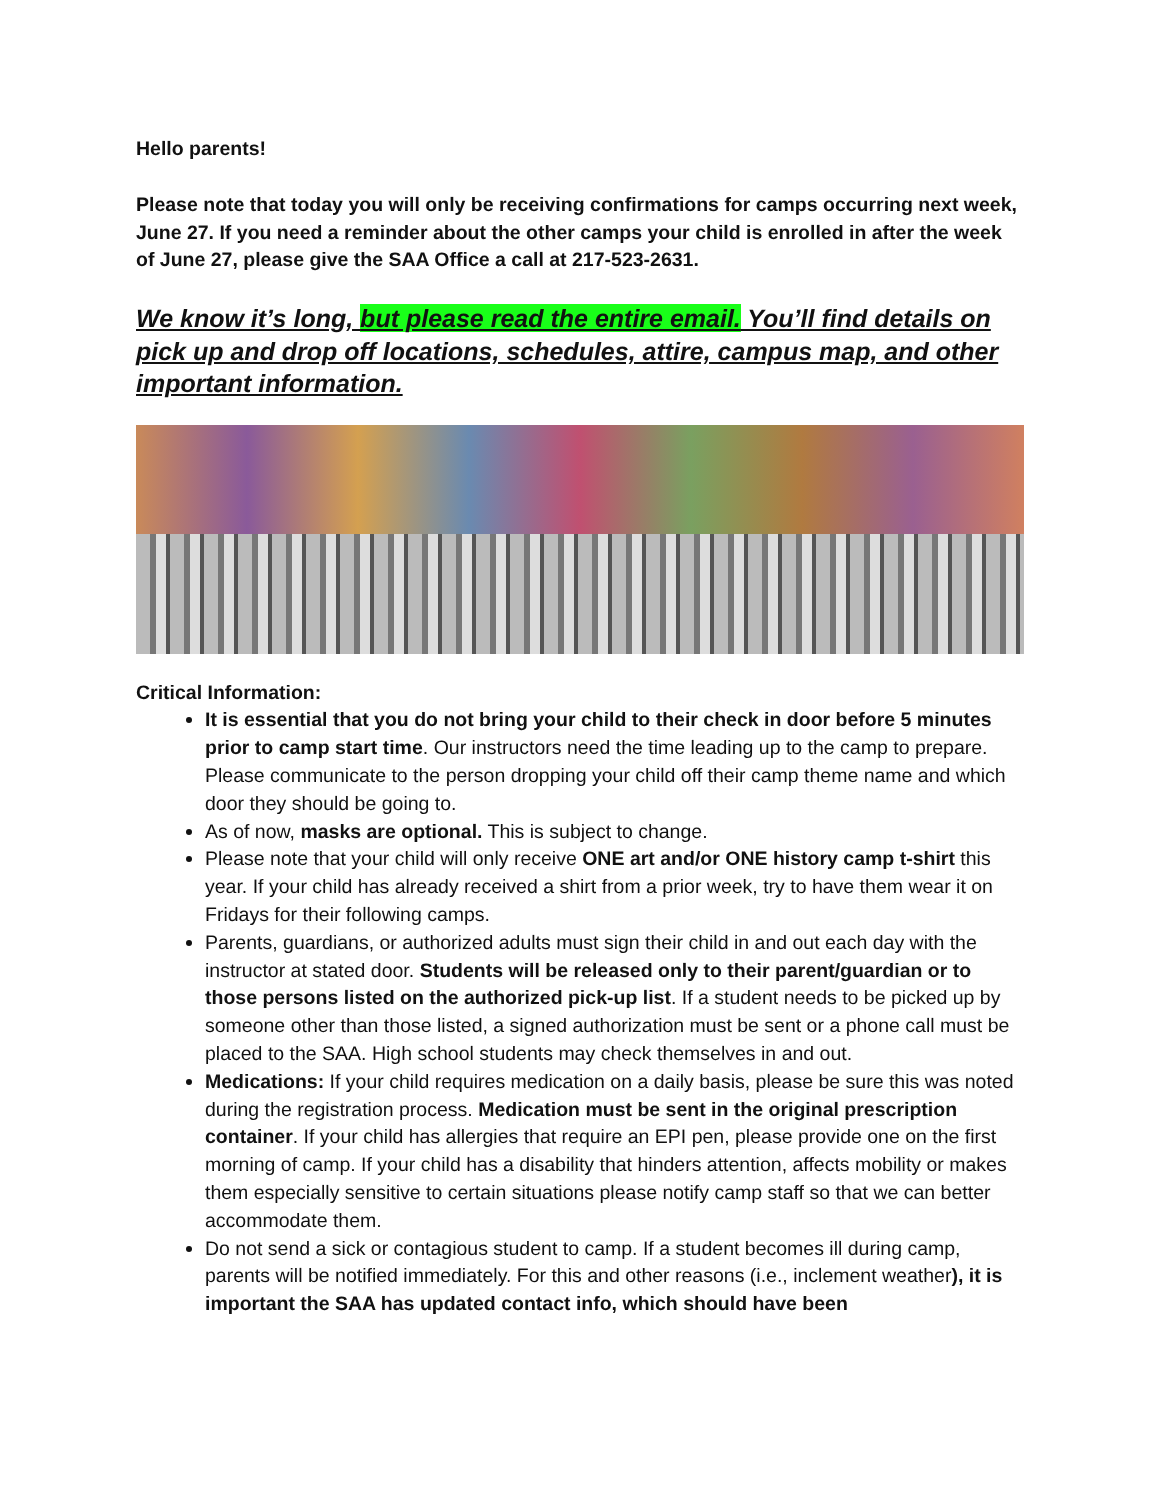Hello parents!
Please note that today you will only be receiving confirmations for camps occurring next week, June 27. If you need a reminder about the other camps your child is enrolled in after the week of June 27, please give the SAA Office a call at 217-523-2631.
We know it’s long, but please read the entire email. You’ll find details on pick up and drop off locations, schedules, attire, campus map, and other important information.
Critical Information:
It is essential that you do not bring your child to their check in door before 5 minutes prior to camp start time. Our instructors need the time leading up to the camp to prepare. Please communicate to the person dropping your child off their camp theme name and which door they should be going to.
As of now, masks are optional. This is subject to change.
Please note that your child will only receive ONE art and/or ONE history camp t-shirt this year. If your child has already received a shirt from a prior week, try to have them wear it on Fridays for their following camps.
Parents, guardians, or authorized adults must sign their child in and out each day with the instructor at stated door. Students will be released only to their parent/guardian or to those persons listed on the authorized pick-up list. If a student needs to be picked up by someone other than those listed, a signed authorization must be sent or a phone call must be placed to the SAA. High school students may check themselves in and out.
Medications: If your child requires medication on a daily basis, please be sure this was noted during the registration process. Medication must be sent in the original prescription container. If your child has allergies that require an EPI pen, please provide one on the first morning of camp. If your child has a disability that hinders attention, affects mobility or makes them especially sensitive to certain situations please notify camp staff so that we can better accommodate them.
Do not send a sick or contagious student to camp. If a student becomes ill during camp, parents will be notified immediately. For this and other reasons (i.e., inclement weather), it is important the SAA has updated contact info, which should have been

□ □ □

Each line of the data that includes "prior" should be copied.

It is essential that you do not bring your child to their check in door before 5 minutes prior to camp start time. Our instructors need the time leading up to the camp to prepare. Please communicate to the person dropping your child off their camp theme name and which door they should be going to.
Please note that your child will only receive ONE art and/or ONE history camp t-shirt this year. If your child has already received a shirt from a prior week, try to have them wear it on Fridays for their following camps.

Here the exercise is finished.